Wednesday, 19 September 2012

Torsby

Torsby, a small town in Sweden, near the border of Norway. Home of Sven Goran Erikson, and a tunnel. But not just any ordinary tunnel. This tunne,l built winding its way up and down a hill side, is full of snow and the temperature is regulated to -2 C. Its a giant freezer. And here, in this small town, congregate hundreds of skiers each year to ski around in circles. The tunnel at 1.3k in length, two skate and two classic tracks, is a summer ski resort. There is no snow outside, the temperatures are in the high teens, but yet you can ski in circles of 1.3k in length.
This is why, along with many other skiers and teams, the British team decided to have a camp there last week. To ski on snow. With many members on the team now at uni or having other commitments meaning they can't get on snow early in the season, we now have to look at geting the snow time else where in the year. For me it was an opportunity to work on technique and get some snow time without the pressure of a race or competition coming up. Normally by the time the snow comes it is only a few weeks to the first competition and then the racing is full on with only a few small breaks until the end of the season. So to train a week with 25hours of snow skiing is pretty rare. During the season, rest, recovery and quality training sessions become more important than skiing for hours on end.
The camp went pretty smoothly. We bumped into the British Biathlon team, who some of us thought were there and some of us had thought they would have just left. It was good fun to meet up with those guys again, they always have good banter and funny stories offering a new insight to life.
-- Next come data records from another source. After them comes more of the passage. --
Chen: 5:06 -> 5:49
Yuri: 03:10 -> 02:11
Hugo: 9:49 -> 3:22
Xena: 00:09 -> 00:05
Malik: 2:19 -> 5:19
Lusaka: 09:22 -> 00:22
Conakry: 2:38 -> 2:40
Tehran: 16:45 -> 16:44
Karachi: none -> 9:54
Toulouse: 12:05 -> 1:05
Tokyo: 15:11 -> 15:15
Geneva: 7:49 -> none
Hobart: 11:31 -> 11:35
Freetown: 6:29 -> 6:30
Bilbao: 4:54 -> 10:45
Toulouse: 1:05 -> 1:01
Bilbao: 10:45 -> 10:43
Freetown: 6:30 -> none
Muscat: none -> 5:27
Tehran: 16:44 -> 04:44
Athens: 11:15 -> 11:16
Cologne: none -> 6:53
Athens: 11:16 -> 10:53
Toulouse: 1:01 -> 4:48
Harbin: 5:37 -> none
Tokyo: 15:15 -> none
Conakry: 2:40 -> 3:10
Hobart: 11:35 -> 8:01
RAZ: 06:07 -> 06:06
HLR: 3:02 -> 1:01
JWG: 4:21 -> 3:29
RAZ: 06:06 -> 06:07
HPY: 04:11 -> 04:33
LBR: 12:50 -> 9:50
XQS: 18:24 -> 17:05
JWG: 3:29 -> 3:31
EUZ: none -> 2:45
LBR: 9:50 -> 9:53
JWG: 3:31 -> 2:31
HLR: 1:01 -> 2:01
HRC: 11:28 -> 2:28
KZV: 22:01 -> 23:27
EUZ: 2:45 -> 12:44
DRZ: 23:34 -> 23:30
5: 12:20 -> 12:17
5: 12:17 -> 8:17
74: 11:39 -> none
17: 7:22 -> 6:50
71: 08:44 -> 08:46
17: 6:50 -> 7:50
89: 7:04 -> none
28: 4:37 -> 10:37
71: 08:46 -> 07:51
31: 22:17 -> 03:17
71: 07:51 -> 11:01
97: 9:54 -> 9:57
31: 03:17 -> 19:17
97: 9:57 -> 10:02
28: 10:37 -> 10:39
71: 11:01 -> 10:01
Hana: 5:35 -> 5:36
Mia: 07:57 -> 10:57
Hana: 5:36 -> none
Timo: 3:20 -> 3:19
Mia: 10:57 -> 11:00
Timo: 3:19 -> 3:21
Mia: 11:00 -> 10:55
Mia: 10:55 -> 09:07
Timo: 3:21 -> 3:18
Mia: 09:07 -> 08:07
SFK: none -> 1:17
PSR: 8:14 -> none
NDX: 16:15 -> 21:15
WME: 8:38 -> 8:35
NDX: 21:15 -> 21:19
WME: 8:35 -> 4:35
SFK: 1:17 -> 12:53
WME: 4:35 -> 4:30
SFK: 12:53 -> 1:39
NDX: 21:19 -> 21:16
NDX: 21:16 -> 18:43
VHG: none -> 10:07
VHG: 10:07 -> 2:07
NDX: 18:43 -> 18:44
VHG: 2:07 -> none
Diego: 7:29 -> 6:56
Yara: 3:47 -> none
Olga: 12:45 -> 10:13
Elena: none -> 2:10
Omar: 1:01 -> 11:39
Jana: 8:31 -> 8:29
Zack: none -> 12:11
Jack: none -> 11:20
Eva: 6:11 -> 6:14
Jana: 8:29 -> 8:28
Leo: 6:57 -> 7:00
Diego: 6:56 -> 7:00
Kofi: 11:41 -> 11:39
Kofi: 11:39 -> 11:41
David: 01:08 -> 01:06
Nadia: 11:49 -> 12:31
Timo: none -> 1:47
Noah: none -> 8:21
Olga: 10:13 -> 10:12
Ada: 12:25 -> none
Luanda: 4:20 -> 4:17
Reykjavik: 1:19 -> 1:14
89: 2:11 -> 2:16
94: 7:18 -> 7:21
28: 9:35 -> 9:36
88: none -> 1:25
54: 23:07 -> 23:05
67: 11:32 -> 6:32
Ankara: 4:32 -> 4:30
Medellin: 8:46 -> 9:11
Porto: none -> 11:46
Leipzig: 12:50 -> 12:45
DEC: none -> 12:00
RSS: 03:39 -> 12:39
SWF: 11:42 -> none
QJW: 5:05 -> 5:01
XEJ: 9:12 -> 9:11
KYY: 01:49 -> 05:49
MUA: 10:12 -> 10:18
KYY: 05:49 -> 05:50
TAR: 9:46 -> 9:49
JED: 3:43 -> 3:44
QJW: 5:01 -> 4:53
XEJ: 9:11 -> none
The offered to let us join them on a shooting session, but it was the one afternoon it rained, so we decided to skip it and just head to the gym instead. One of the best things about Torsby is you can avoid the bad weather because you are skiing in a tunnel. Looking out through tiny windows and pouring rain and howling gale. But this is also one of the worst things. Last week was quite possibly the best week of the Autumn so far. Warm, calm, blue skies.... and we were inside. Fortunately i doubled a lot of my sessions, i would ski for two hours, and then run for an hour afterwards.
Somehow running in Torsby is like running through a maze. I have never completed any length of run in the forest there without getting lost to some extent. It is impossible. The maps look nothing like the trails. I'm not the only one either. Four years ago, teammate, Simon Platt was lost in there for over 3 hours, and ended up running 40min in zone 3 to get back after seeing signs saying "Torsby 30k". (he ran the opposite way to signs).
Towards the end of the camp the SNS (Salomon, Atomic, One Way) companies turned up to do some testing in the tunnel and show of their new products to... mostly old people. These "old people" are known as Birkies in the trade. The train for an event like the Birkiebeiner. All of them ski with a the same distinctive technique... head down, huge arm reach, massive leg extension, they wear rucksacks and they go really really hard... ALL THE TIME! None of witch is particularly wrong. They have quite a good technique, they wear rucksacks because they race with them and they go hard because they think its good training. But when i'm out for an easy session and 60 year old comes steaming past it is a little depressing. Especially when they are going just fast enough to be infront, but not fast enough to pull away. By the last day the tunnel was quite well populated, with people mostly of this nature, with new One Way, luminous boots. It was great to see so many people skiing, when it's not the ski season and skiing isnt really to the forefront on peoples minds. But the boots! Maybe it was just the dully lit tunnel that made these luminous, yellowy, greeny boots stand out as being disgustingly coloured. Regardless, i think One Way need to rethink its colouring scheme!
We had a good few interval sessions, most notably a Sprint roller ski session on the last day. Between the 1/4 and the semi final a snake appeared on the rollerski track. This was funny. As our absent teammate Andrew Musgrave is petrified of snakes. Jokes made, pictures taken, emails and sms's sent... the snake was eventually flicked off the track.
On saturday night we traveled to Oslo, i couldn't get a train up to Lillehammer, so i stayed the night with the others at an airport hotel. The fire alarm went off at 6.20am. My train wasn't until 10.05. So i was having a nice relaxing sleep, thinking i could get up late and so on. The wham.... "whoooouuuhhhhhwhhhoouuuhhhh A FIRE HAS BEEN DETECTED IN THE BUILDING whooooouhhhwhooooouhhhhwhooouhhh A FIRE HAS BEEN DETECTED IN THE BUILDING". Down the stairs we went, out the door we went. Standing next to a Glaswegian women who was bitterly disappointed... " they cant be taken it that f**k*n seriously if the staffs in their eaten their breakfast". Sure enough there was someone sitting over by the breakfast buffet eating. After a while the alarm went off staff came out and told us it was safe. Most people filled into the breakfast buffet. Me included. After we had a drink and headed back off up to bed a fire engine turned up outside. With 4 sleepy looking lads sat in the back. It was a good job there was no fire.
Now back in Lillehammer, and back to normal training.